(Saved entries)

——————

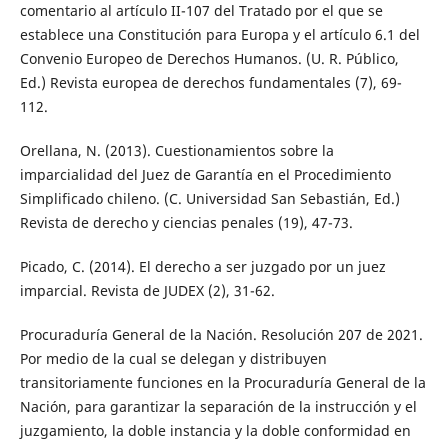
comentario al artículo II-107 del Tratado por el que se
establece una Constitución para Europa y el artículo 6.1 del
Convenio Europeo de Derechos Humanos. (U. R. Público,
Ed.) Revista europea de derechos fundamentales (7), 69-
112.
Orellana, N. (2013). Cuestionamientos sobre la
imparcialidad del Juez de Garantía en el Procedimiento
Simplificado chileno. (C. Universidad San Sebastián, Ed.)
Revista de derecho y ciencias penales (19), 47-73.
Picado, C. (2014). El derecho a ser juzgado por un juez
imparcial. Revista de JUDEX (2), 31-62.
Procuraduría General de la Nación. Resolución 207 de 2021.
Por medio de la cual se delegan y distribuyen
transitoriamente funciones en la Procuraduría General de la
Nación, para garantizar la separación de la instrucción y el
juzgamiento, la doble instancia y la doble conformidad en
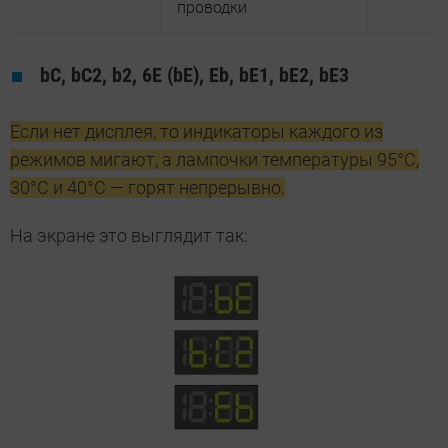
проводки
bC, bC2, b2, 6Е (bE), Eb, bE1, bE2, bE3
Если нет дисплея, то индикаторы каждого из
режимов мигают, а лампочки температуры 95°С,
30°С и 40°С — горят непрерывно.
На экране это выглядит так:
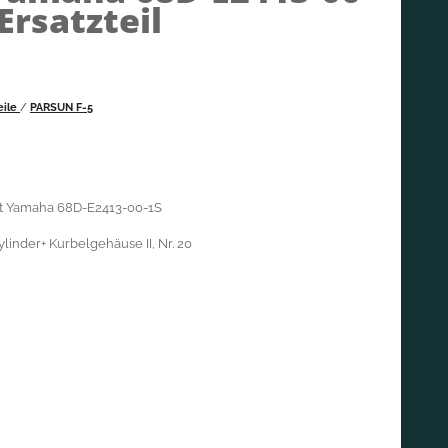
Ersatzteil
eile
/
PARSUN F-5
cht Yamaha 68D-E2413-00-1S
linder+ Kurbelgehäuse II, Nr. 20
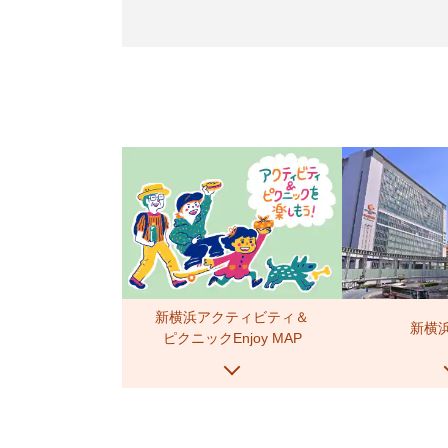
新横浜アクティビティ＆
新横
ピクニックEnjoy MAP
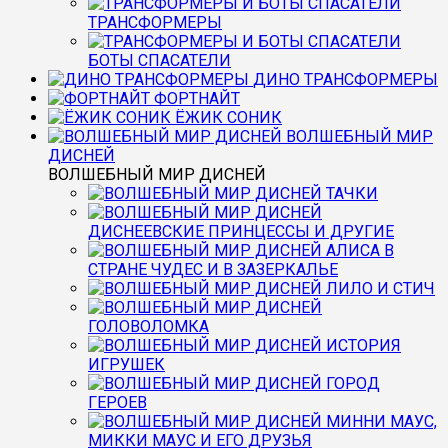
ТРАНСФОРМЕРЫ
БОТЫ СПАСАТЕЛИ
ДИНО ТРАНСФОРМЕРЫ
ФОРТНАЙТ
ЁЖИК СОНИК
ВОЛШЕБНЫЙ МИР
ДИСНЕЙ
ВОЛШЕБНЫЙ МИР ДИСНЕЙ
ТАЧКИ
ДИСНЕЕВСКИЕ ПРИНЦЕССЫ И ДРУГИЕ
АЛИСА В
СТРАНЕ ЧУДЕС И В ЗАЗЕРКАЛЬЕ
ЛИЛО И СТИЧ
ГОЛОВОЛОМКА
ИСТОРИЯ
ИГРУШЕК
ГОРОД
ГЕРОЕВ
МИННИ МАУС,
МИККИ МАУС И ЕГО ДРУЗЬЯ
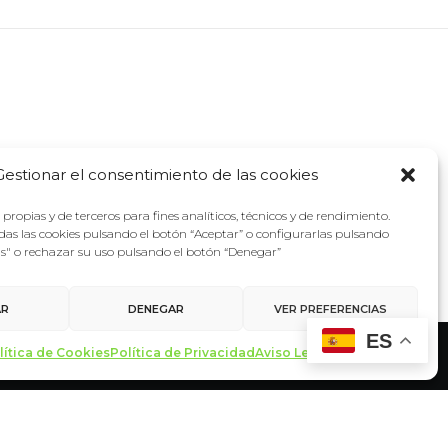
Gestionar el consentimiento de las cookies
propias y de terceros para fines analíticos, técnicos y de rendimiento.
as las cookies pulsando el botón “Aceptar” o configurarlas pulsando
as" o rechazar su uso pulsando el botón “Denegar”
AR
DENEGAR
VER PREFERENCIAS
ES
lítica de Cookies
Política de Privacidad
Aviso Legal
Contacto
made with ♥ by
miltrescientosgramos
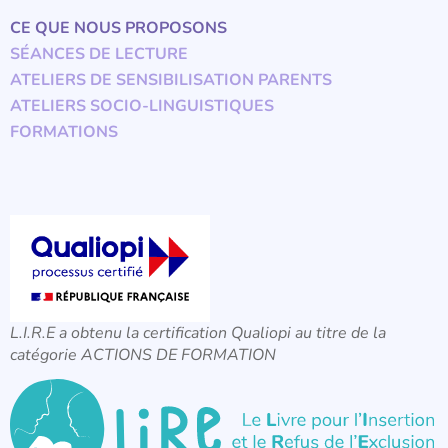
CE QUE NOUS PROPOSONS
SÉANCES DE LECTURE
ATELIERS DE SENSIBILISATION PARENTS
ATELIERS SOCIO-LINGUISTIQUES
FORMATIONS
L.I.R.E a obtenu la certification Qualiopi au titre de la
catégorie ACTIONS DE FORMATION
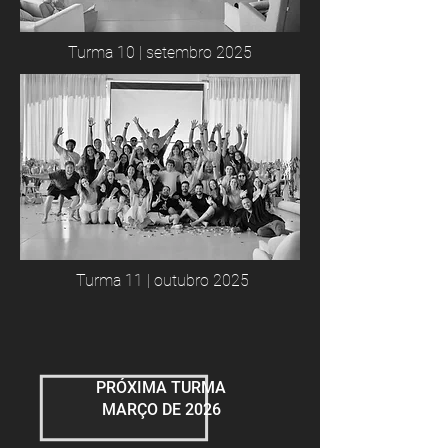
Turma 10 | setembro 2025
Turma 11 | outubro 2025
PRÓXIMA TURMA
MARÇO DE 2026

——————

**Task to carry out**
When you come to the line containing "SÉANCES DE LECTURE" in the records above, repeat that line and all lines after it exactly, but not the pictures.

**Task solution**
SÉANCES DE LECTURE
ATELIERS DE SENSIBILISATION PARENTS
ATELIERS SOCIO-LINGUISTIQUES
FORMATIONS
L.I.R.E a obtenu la certification Qualiopi au titre de la
catégorie ACTIONS DE FORMATION
Turma 10 | setembro 2025
Turma 11 | outubro 2025
PRÓXIMA TURMA
MARÇO DE 2026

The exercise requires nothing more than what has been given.